*Ausgewählter Text*
----------------------------------------
Als das Land ums Überleben kämpfte
Nach Ende des Krieges drohten der erschöpften steirischen Bevölkerung im Sommer 1945 Hunger und Seuchen. Die Protokolle der provisorischen Landesregierung benennen das Elend. Morgen erinnert die offizielle Steiermark mit einem Festakt an die Zeit des Schreckens und des Neubeginns vor 75 Jahren.
Wir stehen vor einer Katastrophe des Hungers und der Seuchen“, beschreibt Karl Renner die verheerende Situation in der erst vor wenigen Wochen wieder errichteten Republik Österreich. Der Staatskanzler ist an diesem 20. Mai 1945 nach Graz gekommen, um der provisorischen steirischen Landesregierung in deren ersten Sitzung einen Lagebericht zu geben. Erst zwölf Tage zuvor hatte die Deutsche Wehrmacht kapituliert, bereits am 27. April war von Karl Renner in Wien eine provisorische Regierung gebildet worden, die umgehend den 1938 vollzogenen Anschluss Österreichs an das Nazireich annullierte. Das Amtsgebiet der neuen Regierung erstreckt sich vorerst nur auf den von der Roten Armee besetzten Teil der Republik. Die westlichen Bundesländer halten noch Distanz, misstrauen einer Regierung, die mit dem Wohlwollen von Stalins Armee entstanden war.
----------------------------------------
*Bereitgestellte Einträge*
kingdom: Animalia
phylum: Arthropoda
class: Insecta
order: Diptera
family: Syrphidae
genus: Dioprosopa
----------------------------------------
*Aufgaben*
• 1. Gib aus dem Text über die Steiermark im Sommer 1945 den Abschnitt wörtlich wieder, beginnend bei „Wir stehen vor“ und endend bei „Armee entstanden war.“.
• 2. Schreibe den Text über die Steiermark im Sommer 1945 im Anschluss an seinen letzten Satz weiter.

*Übungsergebnisse*
• 1.
Wir stehen vor einer Katastrophe des Hungers und der Seuchen“, beschreibt Karl Renner die verheerende Situation in der erst vor wenigen Wochen wieder errichteten Republik Österreich. Der Staatskanzler ist an diesem 20. Mai 1945 nach Graz gekommen, um der provisorischen steirischen Landesregierung in deren ersten Sitzung einen Lagebericht zu geben. Erst zwölf Tage zuvor hatte die Deutsche Wehrmacht kapituliert, bereits am 27. April war von Karl Renner in Wien eine provisorische Regierung gebildet worden, die umgehend den 1938 vollzogenen Anschluss Österreichs an das Nazireich annullierte. Das Amtsgebiet der neuen Regierung erstreckt sich vorerst nur auf den von der Roten Armee besetzten Teil der Republik. Die westlichen Bundesländer halten noch Distanz, misstrauen einer Regierung, die mit dem Wohlwollen von Stalins Armee entstanden war.

• 2.
Das Salzkammergut besetzen die Amerikaner, im Murtal beginnt ab Judenburg britisches Gebiet, aber sonst ist die Steiermark großteils in der Hand der Roten Armee. Der Sozialist Reinhold Machold bildet mit der neu gegründeten steirischen Volkspartei unter deren Obmann Alois Dienstleder und den Kommunisten mit Viktor Elser eine vorläufige Landesregierung, die sich am 20. Mai zu ihrer ersten Sitzung mit dem Staatskanzler aus Wien als Gast in der Burg versammelt.
Renner sieht als erste Aufgabe, den Schutt des Nationalsozialismus, der jede noch so bescheidene staatliche Zelle durchdrungen habe, wegzuräumen. Daneben habe man es mit einer russischen Besatzungsarmee zu tun, zu deren Eigenart es gehöre, dass Orts- und Platzkommanden völlig unabhängig voneinander arbeiten. Und das Land, sagt der Kanzler gestützt auf Unterlagen der steirischen Handelskammer und der Landwirtschaftskammer, stehe jetzt vor einer drohenden Ernährungskatastrophe. Noch zehn Wochen sei es hin bis zu einer neuen Ernte, das vorhandene Getreide reiche aber nur noch für drei. „Für sieben Wochen wissen wir nicht, wie wir die Ernährung sicherstellen können“, bekennt der Kanzler. Man sorgt sich auch um die Industrie, denn die sowjetischen Besatzer demontieren Anlagen, die sie für deutsches Vermögen halten, als Beutegut.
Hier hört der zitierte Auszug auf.